- Artist: Timothy Schmalz
- Year: 2019
- Type: Sculpture
- Medium: Bronze
- Subject: Group of migrants and refugees
- Website: angelsunawares.org

= Angels Unawares =

2019 sculpture in St. Peter's Square in the Vatican

Angels Unawares is a bronze sculpture by Timothy Schmalz installed in St. Peter's Square in the Vatican since September 29, 2019, the 105th World Migrant and Refugee Day.
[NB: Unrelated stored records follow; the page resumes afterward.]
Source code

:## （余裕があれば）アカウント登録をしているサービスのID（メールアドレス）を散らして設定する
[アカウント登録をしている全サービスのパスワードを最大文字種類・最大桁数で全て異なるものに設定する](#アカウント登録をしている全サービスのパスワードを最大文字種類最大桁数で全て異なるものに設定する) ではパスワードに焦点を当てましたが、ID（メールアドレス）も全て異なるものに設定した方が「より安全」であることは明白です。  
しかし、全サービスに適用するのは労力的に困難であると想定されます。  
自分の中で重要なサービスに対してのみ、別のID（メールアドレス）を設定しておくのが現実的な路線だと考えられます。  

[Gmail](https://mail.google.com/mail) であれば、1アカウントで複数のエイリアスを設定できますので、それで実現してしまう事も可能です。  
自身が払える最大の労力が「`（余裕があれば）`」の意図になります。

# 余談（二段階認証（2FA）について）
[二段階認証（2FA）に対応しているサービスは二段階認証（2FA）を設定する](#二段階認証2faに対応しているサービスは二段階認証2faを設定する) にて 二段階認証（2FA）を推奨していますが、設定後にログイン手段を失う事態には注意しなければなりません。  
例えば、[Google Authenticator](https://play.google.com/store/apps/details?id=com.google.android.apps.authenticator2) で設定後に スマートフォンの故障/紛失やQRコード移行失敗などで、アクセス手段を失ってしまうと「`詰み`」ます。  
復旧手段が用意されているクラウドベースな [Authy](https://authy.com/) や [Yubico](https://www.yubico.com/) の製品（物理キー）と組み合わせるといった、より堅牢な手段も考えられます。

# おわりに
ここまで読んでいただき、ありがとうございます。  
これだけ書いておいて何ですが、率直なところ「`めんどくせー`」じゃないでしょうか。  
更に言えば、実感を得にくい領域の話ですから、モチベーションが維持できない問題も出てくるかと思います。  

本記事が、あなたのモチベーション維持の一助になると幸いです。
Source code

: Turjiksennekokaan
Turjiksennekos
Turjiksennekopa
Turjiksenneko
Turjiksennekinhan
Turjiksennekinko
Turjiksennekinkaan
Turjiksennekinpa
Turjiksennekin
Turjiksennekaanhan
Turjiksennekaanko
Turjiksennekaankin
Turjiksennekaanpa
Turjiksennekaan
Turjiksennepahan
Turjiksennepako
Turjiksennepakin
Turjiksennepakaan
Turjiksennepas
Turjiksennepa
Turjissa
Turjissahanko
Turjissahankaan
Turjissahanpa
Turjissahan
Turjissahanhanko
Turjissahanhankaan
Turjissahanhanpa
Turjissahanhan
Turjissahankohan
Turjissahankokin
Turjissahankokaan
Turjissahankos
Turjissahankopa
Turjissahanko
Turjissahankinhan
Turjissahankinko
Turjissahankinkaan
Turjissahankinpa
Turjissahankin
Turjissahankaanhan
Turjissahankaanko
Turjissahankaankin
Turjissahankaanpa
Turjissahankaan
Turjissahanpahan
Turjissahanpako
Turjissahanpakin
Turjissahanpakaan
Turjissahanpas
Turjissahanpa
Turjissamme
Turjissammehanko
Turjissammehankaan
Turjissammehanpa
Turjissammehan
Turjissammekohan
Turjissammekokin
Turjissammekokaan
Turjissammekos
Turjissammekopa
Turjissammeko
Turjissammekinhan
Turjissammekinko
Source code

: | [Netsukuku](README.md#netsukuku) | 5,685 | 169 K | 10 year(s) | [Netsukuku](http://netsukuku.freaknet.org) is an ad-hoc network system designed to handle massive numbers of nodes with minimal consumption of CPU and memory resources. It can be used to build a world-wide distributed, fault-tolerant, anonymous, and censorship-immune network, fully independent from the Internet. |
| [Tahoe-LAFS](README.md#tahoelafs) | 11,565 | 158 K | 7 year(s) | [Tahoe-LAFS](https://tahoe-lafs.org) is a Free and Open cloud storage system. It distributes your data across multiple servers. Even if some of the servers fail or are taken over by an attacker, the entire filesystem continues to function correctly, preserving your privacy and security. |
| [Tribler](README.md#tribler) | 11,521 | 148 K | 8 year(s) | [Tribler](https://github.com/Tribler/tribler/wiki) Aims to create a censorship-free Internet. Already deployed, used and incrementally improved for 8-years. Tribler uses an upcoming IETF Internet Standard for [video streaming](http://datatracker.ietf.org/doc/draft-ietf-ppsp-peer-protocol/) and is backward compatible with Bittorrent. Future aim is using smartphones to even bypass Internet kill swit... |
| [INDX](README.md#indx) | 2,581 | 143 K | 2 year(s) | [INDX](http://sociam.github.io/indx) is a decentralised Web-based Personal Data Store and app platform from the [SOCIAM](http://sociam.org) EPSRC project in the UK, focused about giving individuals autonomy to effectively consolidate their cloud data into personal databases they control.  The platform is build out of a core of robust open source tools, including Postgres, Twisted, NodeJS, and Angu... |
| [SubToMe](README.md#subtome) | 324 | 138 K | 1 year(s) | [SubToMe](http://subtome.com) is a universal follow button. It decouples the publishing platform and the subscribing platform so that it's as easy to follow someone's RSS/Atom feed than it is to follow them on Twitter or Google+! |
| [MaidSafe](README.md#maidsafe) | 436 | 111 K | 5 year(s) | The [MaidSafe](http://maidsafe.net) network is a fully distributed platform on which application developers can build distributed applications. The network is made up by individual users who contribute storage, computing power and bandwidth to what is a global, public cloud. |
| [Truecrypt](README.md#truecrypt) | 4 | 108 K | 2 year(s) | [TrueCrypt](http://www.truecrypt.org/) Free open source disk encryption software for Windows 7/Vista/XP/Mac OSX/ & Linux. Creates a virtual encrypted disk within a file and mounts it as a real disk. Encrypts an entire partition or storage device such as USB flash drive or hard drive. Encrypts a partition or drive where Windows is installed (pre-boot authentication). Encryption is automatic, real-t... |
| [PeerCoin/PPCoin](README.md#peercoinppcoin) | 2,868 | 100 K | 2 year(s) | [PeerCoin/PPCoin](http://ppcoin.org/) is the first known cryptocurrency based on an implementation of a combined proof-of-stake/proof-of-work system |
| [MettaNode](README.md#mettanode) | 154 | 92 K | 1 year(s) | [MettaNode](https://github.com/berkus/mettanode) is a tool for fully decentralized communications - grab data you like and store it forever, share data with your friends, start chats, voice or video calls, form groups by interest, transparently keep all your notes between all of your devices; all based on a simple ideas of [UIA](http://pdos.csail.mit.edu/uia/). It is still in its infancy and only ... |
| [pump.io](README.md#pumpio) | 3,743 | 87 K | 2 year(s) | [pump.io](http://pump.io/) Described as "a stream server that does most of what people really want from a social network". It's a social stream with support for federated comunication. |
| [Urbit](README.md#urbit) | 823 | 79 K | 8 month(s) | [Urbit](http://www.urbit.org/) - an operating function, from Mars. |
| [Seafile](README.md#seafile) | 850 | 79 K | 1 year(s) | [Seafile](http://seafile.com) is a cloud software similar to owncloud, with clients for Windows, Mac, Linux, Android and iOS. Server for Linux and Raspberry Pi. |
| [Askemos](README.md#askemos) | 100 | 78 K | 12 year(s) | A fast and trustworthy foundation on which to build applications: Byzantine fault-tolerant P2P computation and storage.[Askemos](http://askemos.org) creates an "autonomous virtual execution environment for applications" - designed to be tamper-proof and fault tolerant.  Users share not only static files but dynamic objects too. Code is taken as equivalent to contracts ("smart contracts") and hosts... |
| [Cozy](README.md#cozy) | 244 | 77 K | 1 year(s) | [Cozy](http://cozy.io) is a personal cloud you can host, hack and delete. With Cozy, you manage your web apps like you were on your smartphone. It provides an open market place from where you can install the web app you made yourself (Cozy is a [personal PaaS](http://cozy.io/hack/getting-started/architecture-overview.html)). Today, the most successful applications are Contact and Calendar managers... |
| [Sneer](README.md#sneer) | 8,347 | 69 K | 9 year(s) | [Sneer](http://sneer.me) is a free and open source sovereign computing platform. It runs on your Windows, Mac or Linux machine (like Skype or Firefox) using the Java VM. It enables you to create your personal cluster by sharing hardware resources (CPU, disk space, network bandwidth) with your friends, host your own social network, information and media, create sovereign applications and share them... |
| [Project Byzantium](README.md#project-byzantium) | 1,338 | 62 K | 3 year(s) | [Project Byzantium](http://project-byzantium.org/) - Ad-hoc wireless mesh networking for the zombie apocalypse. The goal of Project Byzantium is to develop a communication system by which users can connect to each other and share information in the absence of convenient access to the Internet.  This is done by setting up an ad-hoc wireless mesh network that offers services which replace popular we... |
This statue was inaugurated by Pope Francis in 2019 for the 105th World Day of Migrants and Refugees. At its inauguration, Pope Francis said he wanted the sculpture "to remind everyone of the evangelical challenge of hospitality".

== History ==
The six-meter-long sculpture depicts a group of migrants and refugees on a boat wearing clothes that show they originate from diverse cultures and historical moments. For example, there are a Jew fleeing Nazi Germany, a Syrian departing the Syrian civil war, and a Pole escaping the communist regime. The sculptor of the work said that he "wanted to show the different moods and emotions involved in a migrant's journey". Previously, the artist had already made sculptures of a similar theme as Homeless Jesus. The work includes angel wings, through which the author suggests that a migrant is secretly an angel in our midst. The artist's inspiration was Hebrews 13:2: "Do not neglect to show hospitality to strangers, for thereby some have entertained angels unawares".
It was the first time in 400 years, i.e. since Bernini, that a new sculpture was installed in St Peter's Square.
The idea for the sculpture originated with Cardinal Michael Czerny, a fellow Canadian and undersecretary of the Migrants and Refugees Section, who commissioned it in 2016. Among the people represented on the ship are the Cardinal's parents, who immigrated to Canada from Czechoslovakia. The sculpture was funded by a family of migrants from northern Italy, the Rudolph P. Bratty Family. On September 29, 2019, Pope Francis and four refugees from various parts of the world inaugurated the sculpture. A smaller reproduction, about a meter and a half high, will be permanently installed in the Basilica of Saint Paul Outside the Walls in Rome.
A replica of the sculpture has been displayed in Boston College, United States since 15 November 2020. A life-size replica was shown in Miami in February 2021 until 8 April 2021. Archbishop of Miami Thomas Wenski stated about the statue: "This is a representation of the human family and the story of migration and certainly, that’s the story of Miami. Miami is the Ellis Island of the South, and this, I think, represents that very well." He then blessed the replica, commenting: "May all who gaze upon it be filled with compassion for the stranger among us and eager to extend a hand of friendship."

In April 2021, a replica was put in front of Notre Dame Seminary in New Orleans. After a national tour, this sculpture was installed on the campus of The Catholic University in Washington, DC in fall of 2021.

On November 3, 2022, a replica was unveiled at Saint Joseph's Oratory—located in the multicultural borough of Cote-des-Neiges also known as the Neighbourhood of Nations, in Montreal, Quebec, Canada—in the presence of the artist Timothy Schmalz and Oratory rector Father Michael DeLaney, CSC. “[H]ost[ing] the sculpture [is] a continuation of the mission of the founder of Saint Joseph’s Oratory of Mount Royal, Saint Brother André, CSC. An international crossroads, the Oratory is a significant place of welcome for many people upon their arrival in this country.”